▶ _Information given_:
========

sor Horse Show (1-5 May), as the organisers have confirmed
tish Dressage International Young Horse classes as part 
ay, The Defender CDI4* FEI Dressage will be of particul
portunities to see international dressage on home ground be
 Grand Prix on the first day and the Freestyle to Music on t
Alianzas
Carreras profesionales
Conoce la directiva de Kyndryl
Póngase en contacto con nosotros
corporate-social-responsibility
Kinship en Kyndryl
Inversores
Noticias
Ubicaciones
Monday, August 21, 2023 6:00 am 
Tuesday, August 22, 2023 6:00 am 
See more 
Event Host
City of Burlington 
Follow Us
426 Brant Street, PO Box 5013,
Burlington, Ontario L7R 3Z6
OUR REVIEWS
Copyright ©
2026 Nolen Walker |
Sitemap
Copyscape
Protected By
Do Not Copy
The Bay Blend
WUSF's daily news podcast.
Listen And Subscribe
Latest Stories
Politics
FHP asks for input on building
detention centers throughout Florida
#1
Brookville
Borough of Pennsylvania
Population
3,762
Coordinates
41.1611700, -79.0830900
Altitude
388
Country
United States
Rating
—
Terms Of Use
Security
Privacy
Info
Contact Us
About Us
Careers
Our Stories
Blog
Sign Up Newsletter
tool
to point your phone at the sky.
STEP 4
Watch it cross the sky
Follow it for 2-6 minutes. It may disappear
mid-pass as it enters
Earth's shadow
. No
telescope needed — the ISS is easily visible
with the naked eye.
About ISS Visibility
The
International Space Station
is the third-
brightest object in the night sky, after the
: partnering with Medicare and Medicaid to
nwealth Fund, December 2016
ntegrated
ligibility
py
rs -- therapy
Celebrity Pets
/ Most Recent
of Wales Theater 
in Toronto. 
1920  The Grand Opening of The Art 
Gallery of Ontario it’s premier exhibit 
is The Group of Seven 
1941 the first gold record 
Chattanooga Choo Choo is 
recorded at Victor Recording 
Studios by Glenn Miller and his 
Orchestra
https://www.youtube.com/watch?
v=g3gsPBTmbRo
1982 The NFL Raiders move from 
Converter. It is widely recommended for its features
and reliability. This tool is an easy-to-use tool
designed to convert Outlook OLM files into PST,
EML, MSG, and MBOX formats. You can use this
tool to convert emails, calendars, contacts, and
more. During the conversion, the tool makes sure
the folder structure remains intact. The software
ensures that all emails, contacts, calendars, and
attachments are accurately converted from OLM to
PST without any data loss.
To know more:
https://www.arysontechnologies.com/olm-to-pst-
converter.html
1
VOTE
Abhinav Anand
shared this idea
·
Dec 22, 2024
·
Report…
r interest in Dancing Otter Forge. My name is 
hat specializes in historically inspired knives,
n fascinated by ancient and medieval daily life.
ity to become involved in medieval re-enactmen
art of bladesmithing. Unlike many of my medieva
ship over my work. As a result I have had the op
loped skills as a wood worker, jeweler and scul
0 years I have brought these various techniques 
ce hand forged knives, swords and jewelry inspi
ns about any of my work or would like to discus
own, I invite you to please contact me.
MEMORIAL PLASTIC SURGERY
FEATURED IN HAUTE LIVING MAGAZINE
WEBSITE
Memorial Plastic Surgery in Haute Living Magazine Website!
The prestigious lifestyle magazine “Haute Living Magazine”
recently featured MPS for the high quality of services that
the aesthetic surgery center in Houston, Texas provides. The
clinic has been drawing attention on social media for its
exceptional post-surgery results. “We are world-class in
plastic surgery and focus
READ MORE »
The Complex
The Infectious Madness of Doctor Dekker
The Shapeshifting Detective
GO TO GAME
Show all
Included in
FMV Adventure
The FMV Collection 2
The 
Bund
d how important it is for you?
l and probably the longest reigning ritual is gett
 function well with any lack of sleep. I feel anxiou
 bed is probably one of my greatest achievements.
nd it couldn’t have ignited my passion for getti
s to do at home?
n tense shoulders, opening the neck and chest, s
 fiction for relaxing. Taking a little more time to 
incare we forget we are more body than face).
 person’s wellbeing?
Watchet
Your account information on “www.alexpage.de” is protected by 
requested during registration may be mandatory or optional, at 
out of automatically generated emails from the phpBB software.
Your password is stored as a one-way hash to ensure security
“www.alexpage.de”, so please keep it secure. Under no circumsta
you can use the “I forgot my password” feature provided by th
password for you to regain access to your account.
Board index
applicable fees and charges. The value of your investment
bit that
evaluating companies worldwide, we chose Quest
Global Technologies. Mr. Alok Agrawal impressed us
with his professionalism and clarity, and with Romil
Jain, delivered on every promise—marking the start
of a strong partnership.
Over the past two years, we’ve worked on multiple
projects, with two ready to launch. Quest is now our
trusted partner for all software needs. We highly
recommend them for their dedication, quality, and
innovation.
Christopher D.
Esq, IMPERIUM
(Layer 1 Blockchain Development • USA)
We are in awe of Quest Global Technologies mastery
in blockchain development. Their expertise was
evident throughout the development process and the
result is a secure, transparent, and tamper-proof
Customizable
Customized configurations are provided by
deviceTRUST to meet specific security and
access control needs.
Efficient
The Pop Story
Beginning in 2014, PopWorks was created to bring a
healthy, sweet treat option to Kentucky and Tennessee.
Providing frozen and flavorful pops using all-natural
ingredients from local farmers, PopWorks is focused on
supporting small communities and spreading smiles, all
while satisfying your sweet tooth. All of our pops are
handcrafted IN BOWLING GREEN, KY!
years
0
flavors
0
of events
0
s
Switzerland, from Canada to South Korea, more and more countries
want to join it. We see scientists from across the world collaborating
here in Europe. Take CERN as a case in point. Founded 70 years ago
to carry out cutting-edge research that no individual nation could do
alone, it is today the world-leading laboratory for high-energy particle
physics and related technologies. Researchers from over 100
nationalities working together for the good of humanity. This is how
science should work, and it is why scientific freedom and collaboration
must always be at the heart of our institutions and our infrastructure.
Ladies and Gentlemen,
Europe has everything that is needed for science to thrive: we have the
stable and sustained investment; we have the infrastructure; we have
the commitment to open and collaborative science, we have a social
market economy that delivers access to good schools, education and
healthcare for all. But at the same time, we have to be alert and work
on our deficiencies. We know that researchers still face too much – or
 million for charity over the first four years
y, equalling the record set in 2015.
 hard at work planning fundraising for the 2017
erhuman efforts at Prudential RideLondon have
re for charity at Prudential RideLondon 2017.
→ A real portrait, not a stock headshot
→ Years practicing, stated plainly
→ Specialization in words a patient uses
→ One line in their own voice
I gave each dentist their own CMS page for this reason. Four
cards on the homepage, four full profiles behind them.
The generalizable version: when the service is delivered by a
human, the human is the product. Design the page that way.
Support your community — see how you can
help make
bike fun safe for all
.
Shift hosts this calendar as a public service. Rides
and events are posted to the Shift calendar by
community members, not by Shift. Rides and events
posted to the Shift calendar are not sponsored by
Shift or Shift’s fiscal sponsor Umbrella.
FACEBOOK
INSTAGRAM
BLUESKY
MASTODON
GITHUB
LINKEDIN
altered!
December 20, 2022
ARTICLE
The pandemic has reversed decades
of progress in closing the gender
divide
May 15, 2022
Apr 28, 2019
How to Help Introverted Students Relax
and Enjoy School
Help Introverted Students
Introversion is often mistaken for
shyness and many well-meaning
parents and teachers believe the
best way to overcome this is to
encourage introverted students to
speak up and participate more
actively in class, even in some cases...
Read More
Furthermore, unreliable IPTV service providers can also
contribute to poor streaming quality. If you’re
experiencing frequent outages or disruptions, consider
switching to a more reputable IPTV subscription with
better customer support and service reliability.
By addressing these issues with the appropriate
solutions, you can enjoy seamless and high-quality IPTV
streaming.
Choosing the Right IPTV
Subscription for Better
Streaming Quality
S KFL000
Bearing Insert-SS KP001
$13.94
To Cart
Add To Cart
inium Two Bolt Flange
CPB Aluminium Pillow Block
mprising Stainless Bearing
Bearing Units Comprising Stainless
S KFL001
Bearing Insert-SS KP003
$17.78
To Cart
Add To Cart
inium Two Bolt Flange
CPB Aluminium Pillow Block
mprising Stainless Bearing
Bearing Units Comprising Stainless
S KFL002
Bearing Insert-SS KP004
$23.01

========

▶ _What you need to do_: Going through the data above, please tally the lines that contain the string "August" and return only the total.

▶ _Exercise response_: 2